Finding non-negative integer solutions to $3^x + 5^y = a^2$

Question

$3^x+5^y=a^2$ ($x, y, a$ are non-negative integers)

Find all pairs $(x, y)$ which satisfy the equation.

I have found the trivial solution $x=1, y=0$, and I have tried with congruences, but it didn't really get me anywhere.

Answer 1

By observing modulo 4 one could easily prove that $x$ is an odd number. If $x=1$, by observing modulo 3 it is easy to see that $y$ is an even number.
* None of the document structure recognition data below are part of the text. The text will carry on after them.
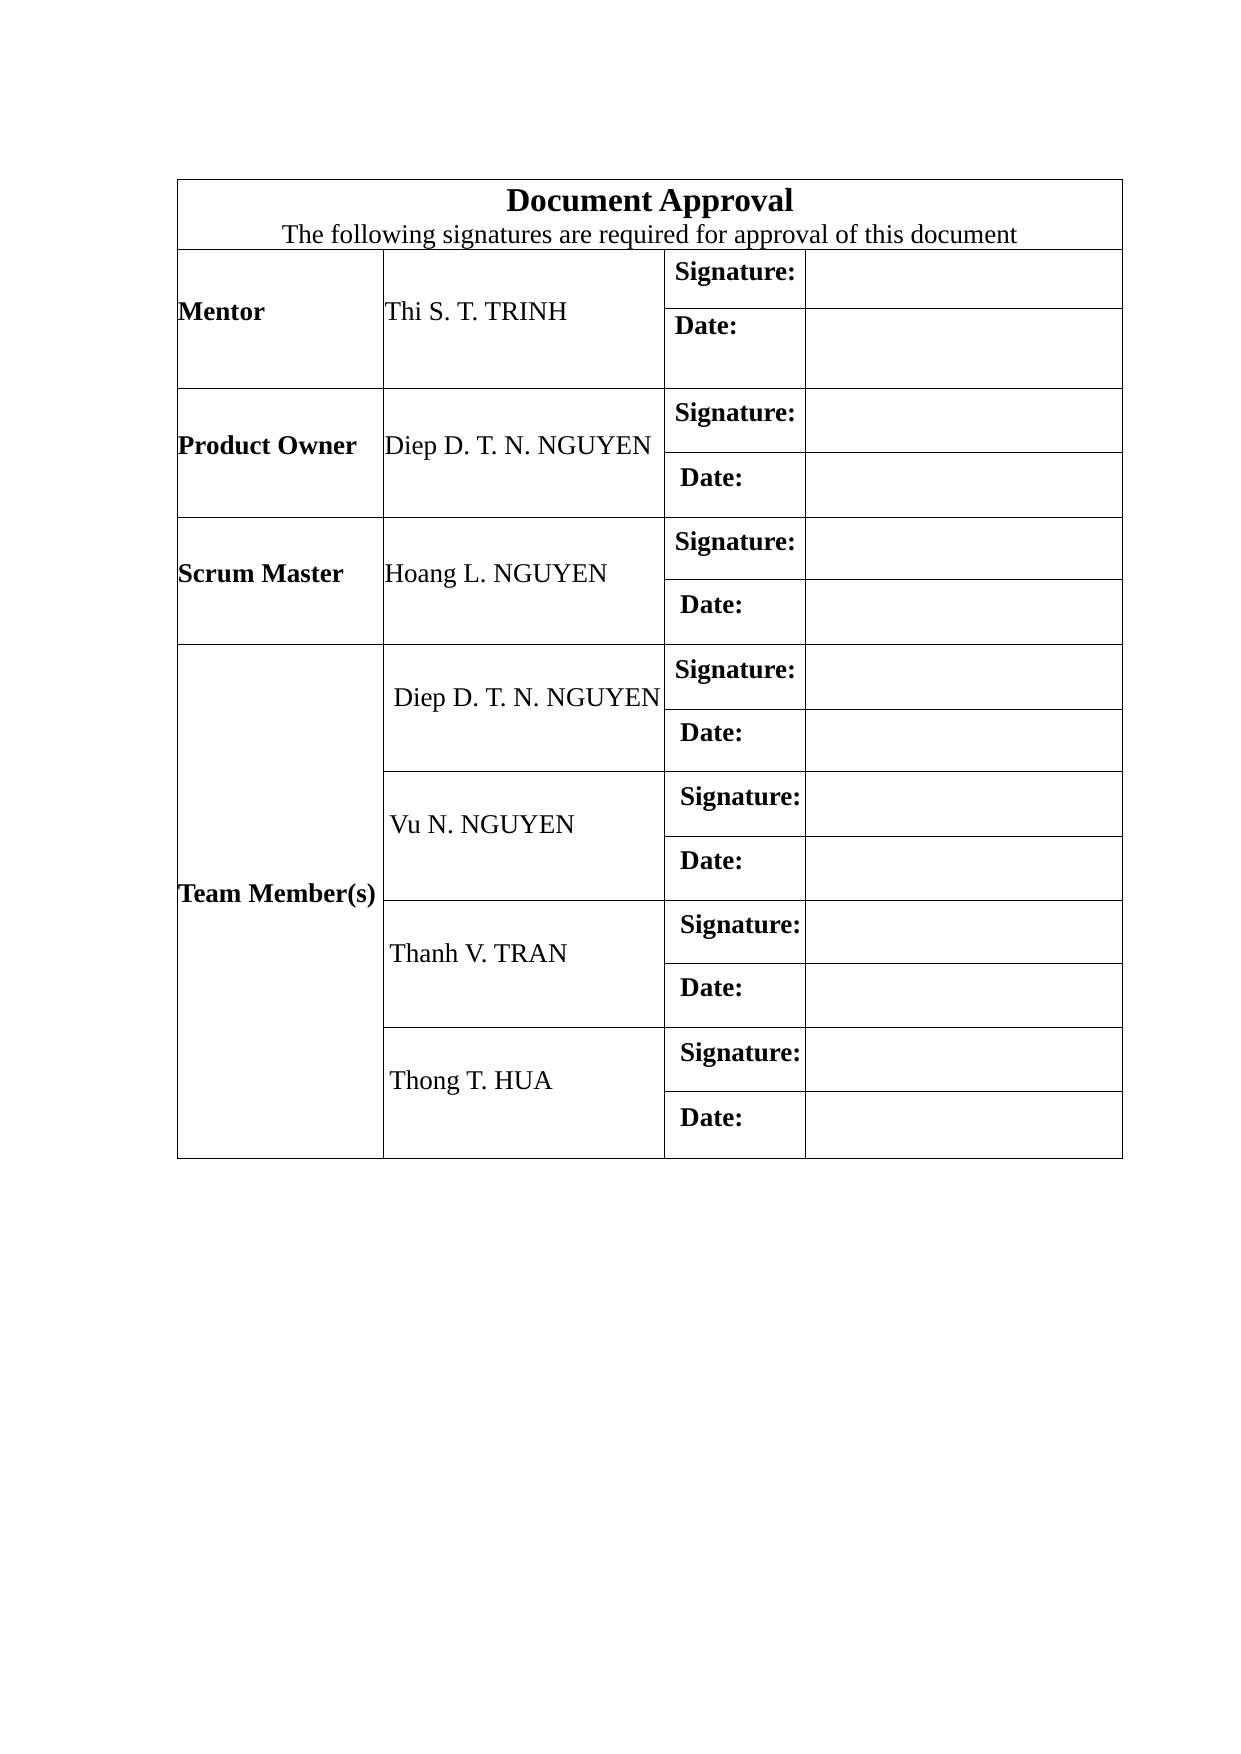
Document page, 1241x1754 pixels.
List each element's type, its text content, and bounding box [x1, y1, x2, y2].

table_cell Date: [665, 453, 805, 517]
table_cell Thanh V. TRAN [384, 901, 664, 1027]
table_cell [806, 309, 1122, 388]
table_cell Product Owner [178, 389, 383, 517]
table_cell Hoang L. NGUYEN [384, 518, 664, 644]
table_cell Diep D. T. N. NGUYEN [384, 389, 664, 517]
table_header Document Approval The following signatures are required for approval of this document [178, 180, 1122, 249]
table_cell Signature: [665, 645, 805, 708]
table_cell Team Member(s) [178, 645, 383, 1158]
table_cell Date: [665, 580, 805, 644]
table_cell Signature: [665, 250, 805, 308]
table_cell [806, 250, 1122, 308]
table_cell [806, 580, 1122, 644]
table_cell Date: [665, 710, 805, 771]
table_cell [806, 645, 1122, 708]
table_cell Date: [665, 837, 805, 900]
table_cell Date: [665, 964, 805, 1027]
table_cell [806, 518, 1122, 579]
table_cell [806, 389, 1122, 452]
table_cell Mentor [178, 250, 383, 388]
table_cell Diep D. T. N. NGUYEN [384, 645, 664, 771]
table_cell [806, 1028, 1122, 1091]
table_cell [806, 837, 1122, 900]
table_cell [806, 1092, 1122, 1158]
table_cell Date: [665, 309, 805, 388]
table_cell Signature: [665, 518, 805, 579]
table_cell Signature: [665, 901, 805, 963]
table_cell Thong T. HUA [384, 1028, 664, 1158]
table_cell Signature: [665, 772, 805, 836]
table_cell Scrum Master [178, 518, 383, 644]
table_cell [806, 453, 1122, 517]
table_cell [806, 772, 1122, 836]
table_cell Signature: [665, 1028, 805, 1091]
table_cell [806, 901, 1122, 963]
table_cell Vu N. NGUYEN [384, 772, 664, 900]
table_cell Thi S. T. TRINH [384, 250, 664, 388]
table_cell [806, 710, 1122, 771]
table_cell Signature: [665, 389, 805, 452]
table_cell Date: [665, 1092, 805, 1158]
table_cell [806, 964, 1122, 1027]
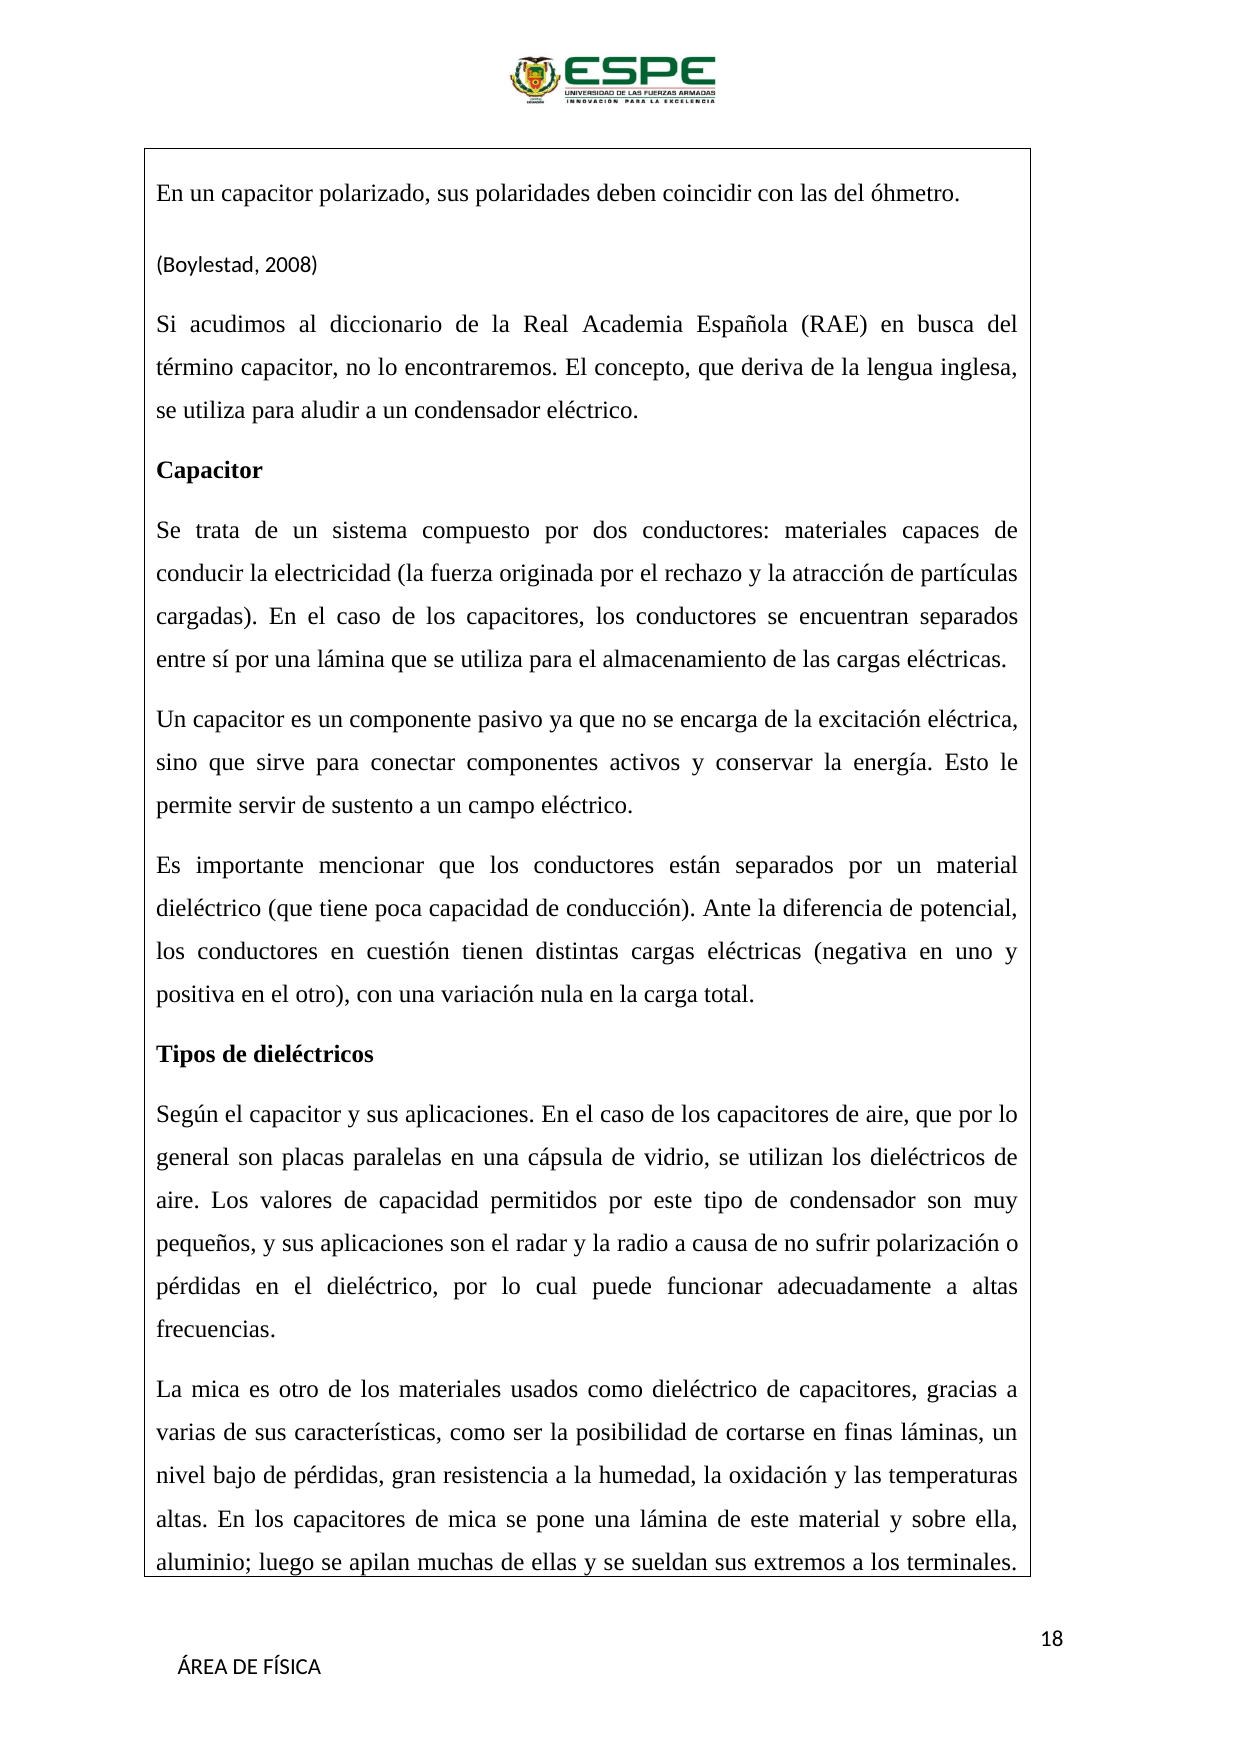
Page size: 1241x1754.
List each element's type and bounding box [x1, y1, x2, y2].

picture [505, 48, 717, 108]
table_cell [145, 149, 1030, 1576]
If $x>1$, then $x\ge 3$. So, $27 \mid a^2-5^y$. Looking at modulo 27, we have $y$ is an even number (check every possibility for $0<y<18$ odd and $0<a<14$). Let $y=2t$, $3^x=a^2-5^{2t}=(a+5^t)(a-5^t)$, clearly one of $a+5^t$ or $a-5^t$ is not divisible by 3, so one of them is 1. It follows that $a=5^t+1$. So $2\cdot 5^t+1=3^x$, $2.5^t=3^x-1$. Clearly $x=1$ generate a solution and $x=0,2,3,4$ does not. Clearly $2\mid 3^1-1$ and $5\mid 3^4-1$. For $x>4$, from Zsigmondy's theorem it follows that there are other prime beside $2$ and $5$ that divides $3^x-1$. Hence, the only non-negative integer solution is $x=1$, $y=0$.